▶ Extrait cité
• • • •

La transformation énergétique. "Le grand-père et le Président", la chronique de Xavier Fontanet. Chapitre 17

Écrit par Xavier Fontanet

Xavier Fontanet est essayiste, ancien directeur général des Chantiers Bénéteau et ex-président d’Essilor. Il est membre de l'Institut des Solutions. Il est notamment l’auteur de "Si on faisait confiance aux entrepreneurs. L’entreprise française et la mondialisation" (Les Belles Lettres). Xavier Fontanet signe pour Contribuables Associés une série de chroniques exclusives intitulées "Le grand-père et le Président". Il y livre ses recettes de bon sens pour relever la France.

La scène se passe à Paris en 2027, où une discussion s'ouvre entre un grand-père, Auguste, 90 ans et toute sa tête, et son petit-fils Antoine, qui en a 40. Auguste a vécu en province, il a fait toute sa carrière en entreprise, il dispose, du fait de son métier, d’une grande expérience internationale. Antoine, son petit-fils, lui, a vécu à Paris, a fait l’ENA et travaillé dans l’administration, puis dans les cabinets ministériels. Il est entré en politique et vient d'être élu président de la République. Il a l’habitude de demander conseil à Auguste, avec lequel il a un lien très fort. Dans ce 17e chapitre, nous les écoutons échanger sur la transformation énergétique.

 

La transformation énergétique

Antoine
Grand-père, as-tu un peu de temps pour discuter de développement durable et d’écologie ? Je dois inaugurer un parc d’éoliennes, j’aurais aimé étoffer mon discours. L’énergie, ce n’est pas trop le sujet de votre génération, mais nous, cela nous obsède.

Auguste
Détrompe-toi : on a connu une crise énergétique terrible à notre époque, la crise de 1974, un quadruplement du prix du pétrole. On ne savait pas où on allait. Une fois cette crise surmontée, le rapport Meadows sur les limites de la croissance est sorti : nous avons réalisé que nous avions utilisé en 250 ans des matières premières qui avaient mis 250 millions d’années à se constituer, comme le pétrole.

Antoine
C’est un vrai sujet au niveau mondial, mais l’Europe est mal dotée. Elle n’a ni ressource minière, ni ressource pétrolière : elle n’a pas d’autre choix que de devenir le leader des énergies nouvelles et redevenir leader du nucléaire en n’oubliant pas que sans énergie il n’y a pas d’économie.

Auguste
Les problèmes sont des opportunités. Je pense qu’on peut vraiment construire à partir d’eux de grands challenges au niveau européen.

Antoine
Reconnais que le réchauffement climatique n’était pas votre sujet à votre époque.

Auguste
Je reconnais que le grand débat, au temps du Général, portait sur la défense et l’autonomie énergétique.

Antoine
Ah oui ?

Auguste
L’énorme apport de de Gaulle fut le choix du nucléaire pour les domaines militaire et civil. Un choix clair et net grâce auquel nous sommes parmi les pays développés un de ceux qui a la plus petite émission de CO2 au monde, avec 4,5 tonnes par habitant. Nous serions encore mieux placés si les socialistes n’avaient pas cassé toute l’avance que la France avait prise dans le domaine. Les erreurs ont commencé avec Jospin qui a arrêté tout le projet de surgénérateur. C’est ensuite Martine Aubry qui a promis de casser le programme nucléaire pour acheter les voix des écologistes.

• • • •

▶ Travail à faire
1. Répondez aux questions suivantes sur la chronique consacrée à la transformation énergétique :
(a) Quel âge a Auguste ?
(b) En quelle année a eu lieu la crise énergétique dont parle Auguste ?
(c) Combien de tonnes de CO2 par habitant la France émet-elle selon Auguste ?
2. Pouvez-vous poursuivre le dialogue de la chronique sur la transformation énergétique après la dernière réplique d'Auguste ?

• • • •

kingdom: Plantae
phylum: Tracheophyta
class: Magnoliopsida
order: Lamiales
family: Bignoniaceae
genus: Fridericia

• • • •

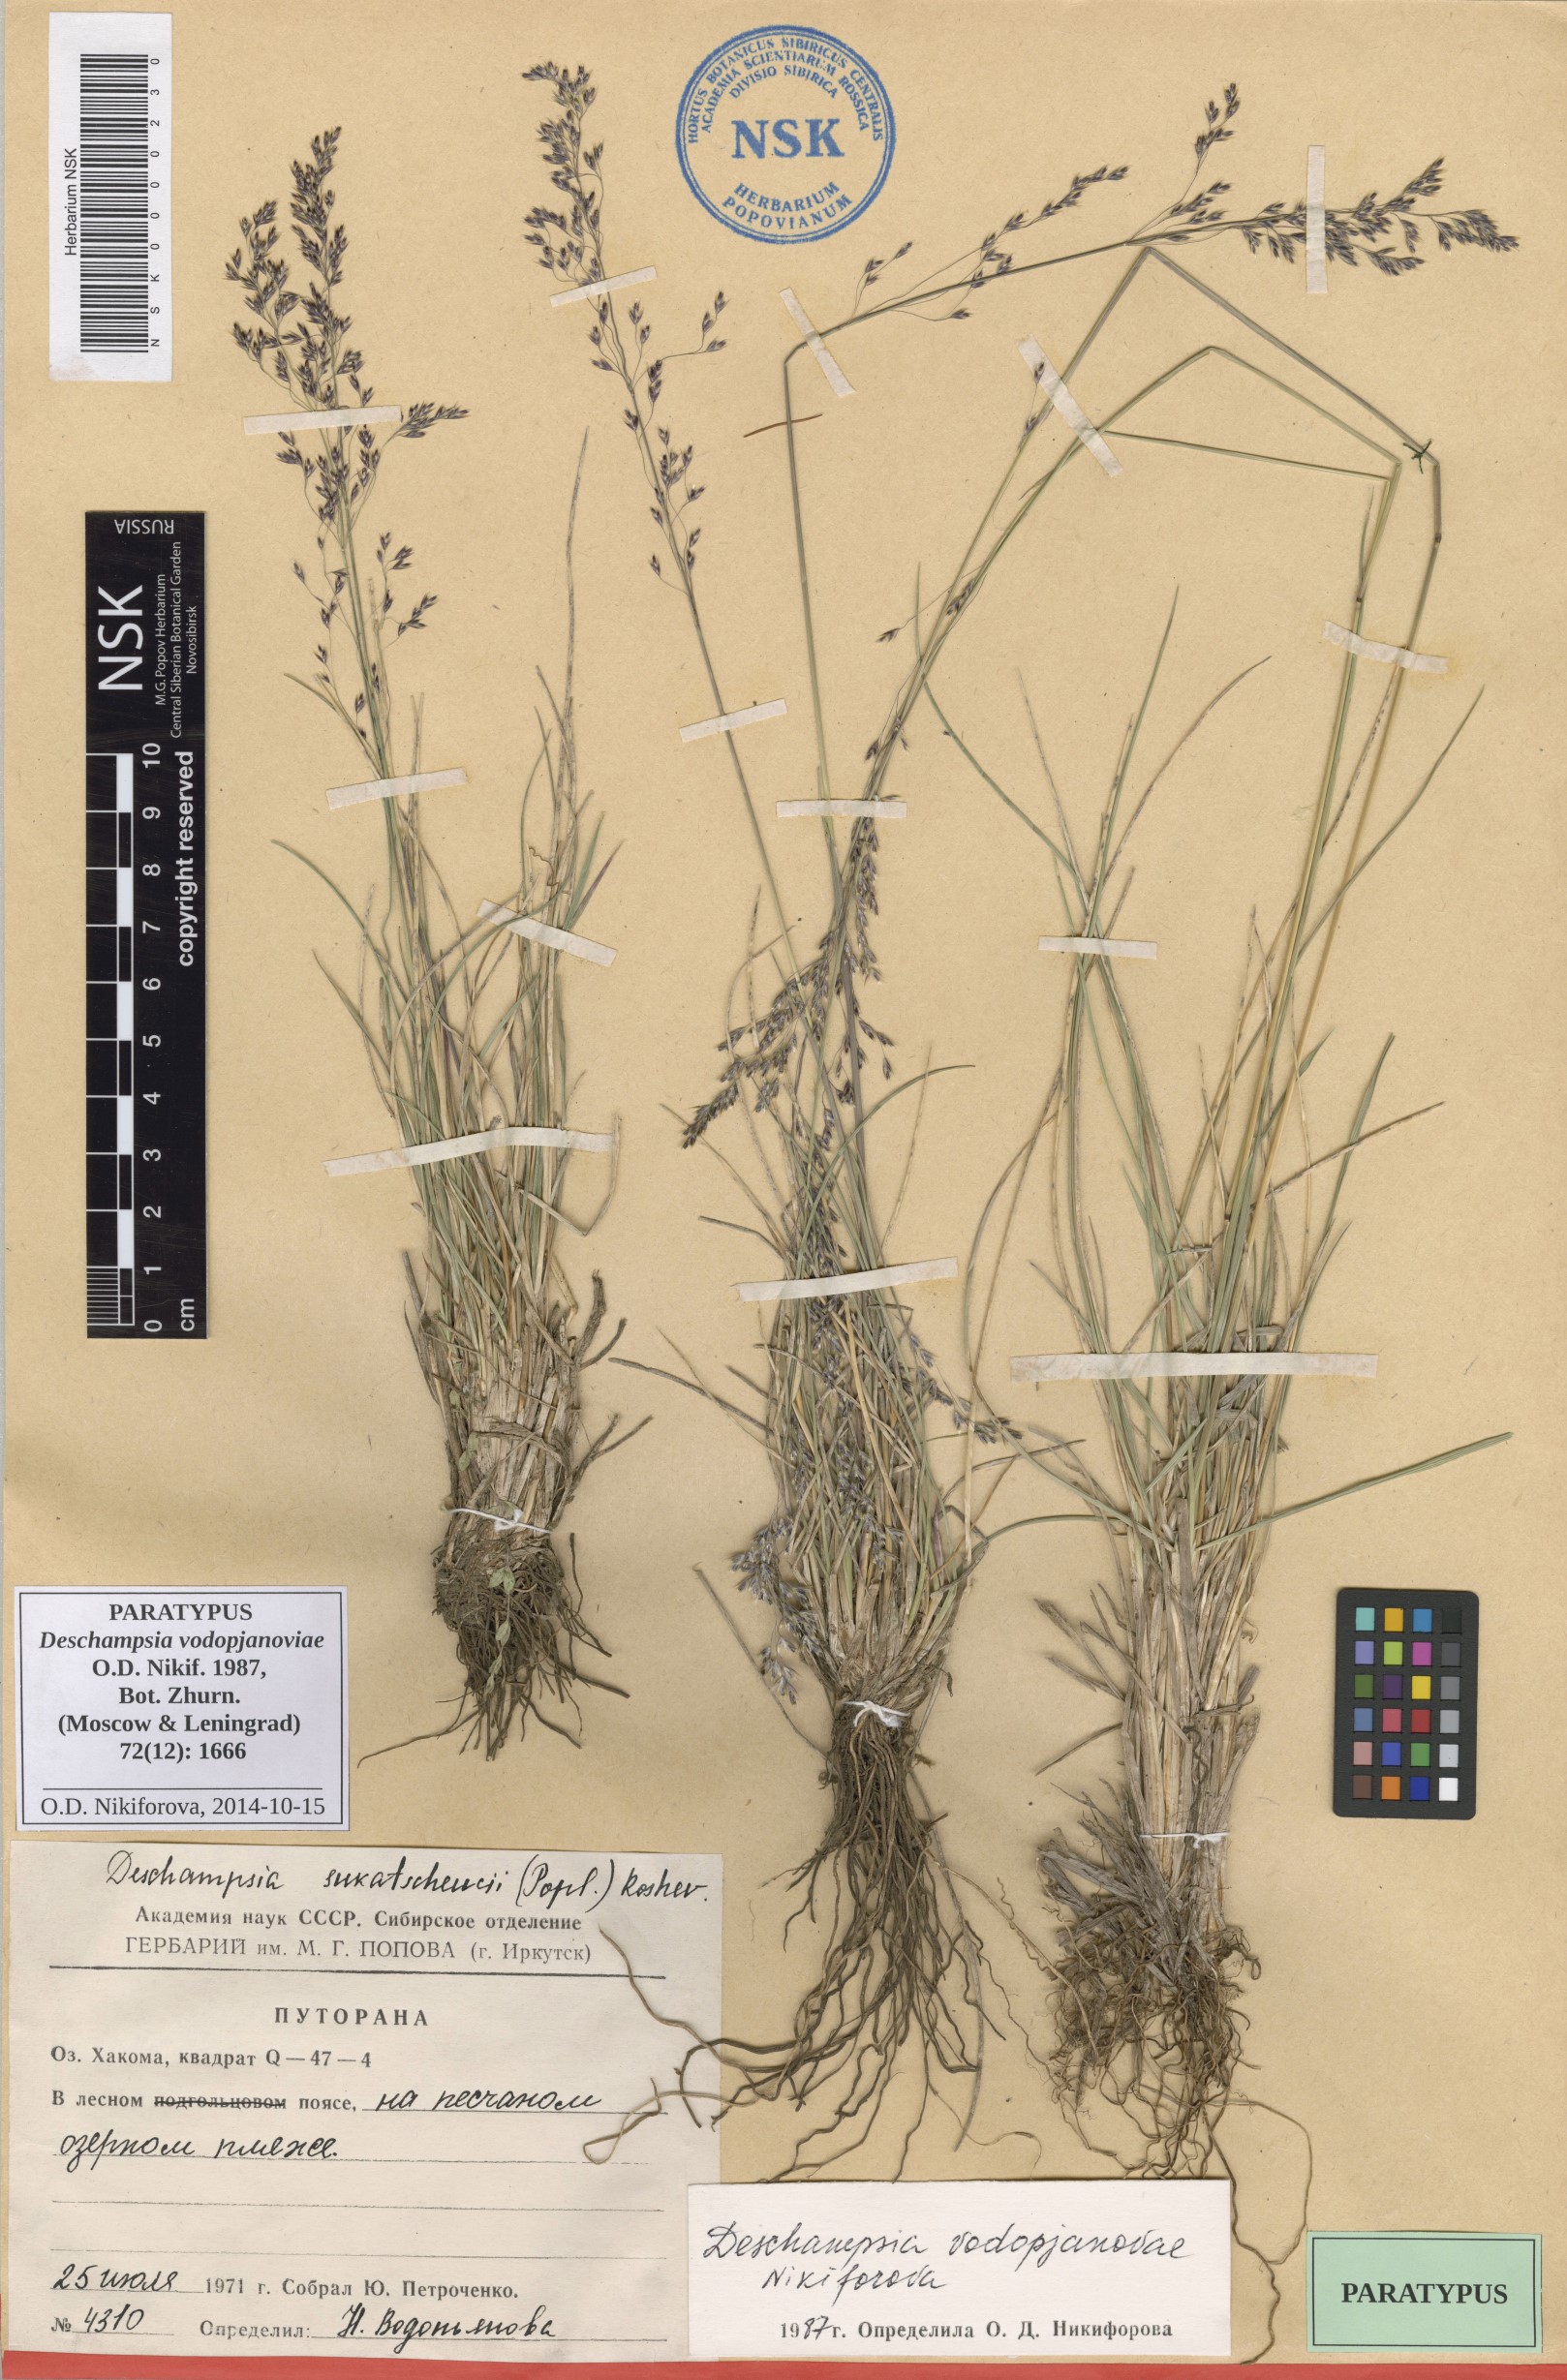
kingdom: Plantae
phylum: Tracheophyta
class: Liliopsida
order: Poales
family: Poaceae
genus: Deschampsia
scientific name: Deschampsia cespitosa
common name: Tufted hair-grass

• • • •

▶ Résultats obtenus
1.
(a) 90 ans.
(b) En 1974.
(c) 4,5 tonnes.

2.
Antoine
Tu tapes un peu fort, non ?

Auguste
Antoine, pas du tout ! Il faut oser nommer les choses. Il y a eu aussi la construction très discutable du marché européen de l’électricité.

Antoine
Tu as dit discutable ?

Auguste
Les Européens ont voulu suivre ce que les Américains avaient fait dans le téléphone. Ils ont remis en cause le concept de filière verticale. L’idée était d’introduire des acteurs non intégrés en production comme en distribution. EDF a été le premier visé car il était verticalement intégré. Certains nouveaux acteurs sont effectivement rentrés en production et en distribution mais vont-ils durer ? On n’a pas réalisé à quel point il est difficile d’intégrer des énergies fluctuantes dans le système. L’effet sur les prix n’est pas évident parce qu’il faut variabiliser les productions des centrales à gaz et nucléaires et cela les fatigue. Les Allemands sont restés très charbon dans leur production d’électricité. Tout cela est un foutoir à mes yeux, mais je suis peut-être mal renseigné. Résultat, côté français, EDF capitalisait 90 milliards d’euros en 2005, avant qu’on sorte l’entreprise de la bourse, aujourd’hui 50 milliards. Si on l’avait laissée libre d’agir, EDF vaudrait au moins 500 milliards aujourd’hui et on aurait des moyens colossaux pour investir dans la transition, on verrait les choses très sereinement. J’ai mal à la France.

Antoine
Ça va, grand-père, calme-toi !

Auguste
Malgré ces bêtises, tout n’est pas perdu ! On peut remettre les choses sur pied et reconnais que c’est grâce à ce choix que nous avons au monde, une des productions les plus basses en termes de CO2 par tête.

Antoine
Tu as l’air d’avoir une idée. Dis-m’en davantage.

Auguste
L’idée, c’est tout simple, c’est la fée électricité ! On doit beaucoup à tous ces génies, que sont Franklin, Edison, Faraday et Tesla pour l’avoir inventée. L’électricité se développe dans le monde plus vite que l’économie. D’après ce que j’ai pu lire, il y a 25 ans c’était 10 % de la production mondiale d’énergie, il y a cinq ans c’était plus de 20 %, on parle donc d’une croissance significative. Si elle poursuit son gain de part de marché, l’électricité peut réduire considérablement les émissions de CO2.

Antoine
Comment ?

Auguste
Dès qu’elle prend des parts de marché dans l’énergie, elle remplace des moteurs thermiques utilisant du pétrole ou des chaudières au gaz et au charbon.

Antoine
L’électricité est encore produite en partie à base de charbon et de gaz.

Auguste
Bien sûr, c’est l’erreur allemande. Il faut produire l’électricité avec du nucléaire et des énergies nouvelles (solaire, éolien et méthanisation).

Antoine
Tu simplifies, mais cela se finance ? Je vois des rapports sortant des chiffres terrifiants sur l’argent à mettre sur la table.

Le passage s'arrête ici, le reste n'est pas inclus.